DATA IN THIS EXERCISE:

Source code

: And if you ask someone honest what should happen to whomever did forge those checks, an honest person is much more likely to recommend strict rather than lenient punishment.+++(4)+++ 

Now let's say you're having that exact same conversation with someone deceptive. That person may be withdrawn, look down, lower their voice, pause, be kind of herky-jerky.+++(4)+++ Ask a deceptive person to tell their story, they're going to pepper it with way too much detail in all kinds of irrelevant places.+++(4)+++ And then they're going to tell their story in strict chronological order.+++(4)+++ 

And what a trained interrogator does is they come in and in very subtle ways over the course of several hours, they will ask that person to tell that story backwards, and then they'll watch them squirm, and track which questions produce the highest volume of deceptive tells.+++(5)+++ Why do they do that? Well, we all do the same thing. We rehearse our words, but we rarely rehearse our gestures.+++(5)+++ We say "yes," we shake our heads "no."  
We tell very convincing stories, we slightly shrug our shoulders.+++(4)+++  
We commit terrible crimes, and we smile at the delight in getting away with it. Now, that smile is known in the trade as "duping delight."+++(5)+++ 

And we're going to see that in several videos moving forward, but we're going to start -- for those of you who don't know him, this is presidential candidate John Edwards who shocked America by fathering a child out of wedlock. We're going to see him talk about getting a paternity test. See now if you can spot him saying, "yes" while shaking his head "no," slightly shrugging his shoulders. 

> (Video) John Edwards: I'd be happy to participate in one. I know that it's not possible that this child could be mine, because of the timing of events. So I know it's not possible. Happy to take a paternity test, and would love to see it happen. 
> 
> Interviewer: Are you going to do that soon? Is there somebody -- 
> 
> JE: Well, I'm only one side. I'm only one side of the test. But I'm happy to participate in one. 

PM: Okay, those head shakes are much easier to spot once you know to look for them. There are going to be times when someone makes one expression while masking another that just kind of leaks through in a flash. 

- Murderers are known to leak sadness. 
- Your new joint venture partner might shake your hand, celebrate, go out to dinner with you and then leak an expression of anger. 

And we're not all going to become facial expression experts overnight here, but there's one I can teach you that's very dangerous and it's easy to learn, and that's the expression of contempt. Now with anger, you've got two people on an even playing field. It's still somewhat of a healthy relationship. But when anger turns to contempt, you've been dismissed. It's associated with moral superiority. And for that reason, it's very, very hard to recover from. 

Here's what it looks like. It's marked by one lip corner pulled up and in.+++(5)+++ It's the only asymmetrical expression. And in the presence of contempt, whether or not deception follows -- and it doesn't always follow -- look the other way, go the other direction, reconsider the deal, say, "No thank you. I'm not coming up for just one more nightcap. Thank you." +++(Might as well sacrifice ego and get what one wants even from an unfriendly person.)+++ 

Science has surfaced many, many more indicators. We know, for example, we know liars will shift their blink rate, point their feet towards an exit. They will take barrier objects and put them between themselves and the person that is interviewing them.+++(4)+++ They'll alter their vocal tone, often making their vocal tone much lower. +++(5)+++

TASK PROMPT: Transcribe the data above line for line, keeping every word, symbol and mark unchanged.

WRITTEN SOLUTION:
Source code

: And if you ask someone honest what should happen to whomever did forge those checks, an honest person is much more likely to recommend strict rather than lenient punishment.+++(4)+++ 

Now let's say you're having that exact same conversation with someone deceptive. That person may be withdrawn, look down, lower their voice, pause, be kind of herky-jerky.+++(4)+++ Ask a deceptive person to tell their story, they're going to pepper it with way too much detail in all kinds of irrelevant places.+++(4)+++ And then they're going to tell their story in strict chronological order.+++(4)+++ 

And what a trained interrogator does is they come in and in very subtle ways over the course of several hours, they will ask that person to tell that story backwards, and then they'll watch them squirm, and track which questions produce the highest volume of deceptive tells.+++(5)+++ Why do they do that? Well, we all do the same thing. We rehearse our words, but we rarely rehearse our gestures.+++(5)+++ We say "yes," we shake our heads "no."  
We tell very convincing stories, we slightly shrug our shoulders.+++(4)+++  
We commit terrible crimes, and we smile at the delight in getting away with it. Now, that smile is known in the trade as "duping delight."+++(5)+++ 

And we're going to see that in several videos moving forward, but we're going to start -- for those of you who don't know him, this is presidential candidate John Edwards who shocked America by fathering a child out of wedlock. We're going to see him talk about getting a paternity test. See now if you can spot him saying, "yes" while shaking his head "no," slightly shrugging his shoulders. 

> (Video) John Edwards: I'd be happy to participate in one. I know that it's not possible that this child could be mine, because of the timing of events. So I know it's not possible. Happy to take a paternity test, and would love to see it happen. 
> 
> Interviewer: Are you going to do that soon? Is there somebody -- 
> 
> JE: Well, I'm only one side. I'm only one side of the test. But I'm happy to participate in one. 

PM: Okay, those head shakes are much easier to spot once you know to look for them. There are going to be times when someone makes one expression while masking another that just kind of leaks through in a flash. 

- Murderers are known to leak sadness. 
- Your new joint venture partner might shake your hand, celebrate, go out to dinner with you and then leak an expression of anger. 

And we're not all going to become facial expression experts overnight here, but there's one I can teach you that's very dangerous and it's easy to learn, and that's the expression of contempt. Now with anger, you've got two people on an even playing field. It's still somewhat of a healthy relationship. But when anger turns to contempt, you've been dismissed. It's associated with moral superiority. And for that reason, it's very, very hard to recover from. 

Here's what it looks like. It's marked by one lip corner pulled up and in.+++(5)+++ It's the only asymmetrical expression. And in the presence of contempt, whether or not deception follows -- and it doesn't always follow -- look the other way, go the other direction, reconsider the deal, say, "No thank you. I'm not coming up for just one more nightcap. Thank you." +++(Might as well sacrifice ego and get what one wants even from an unfriendly person.)+++ 

Science has surfaced many, many more indicators. We know, for example, we know liars will shift their blink rate, point their feet towards an exit. They will take barrier objects and put them between themselves and the person that is interviewing them.+++(4)+++ They'll alter their vocal tone, often making their vocal tone much lower. +++(5)+++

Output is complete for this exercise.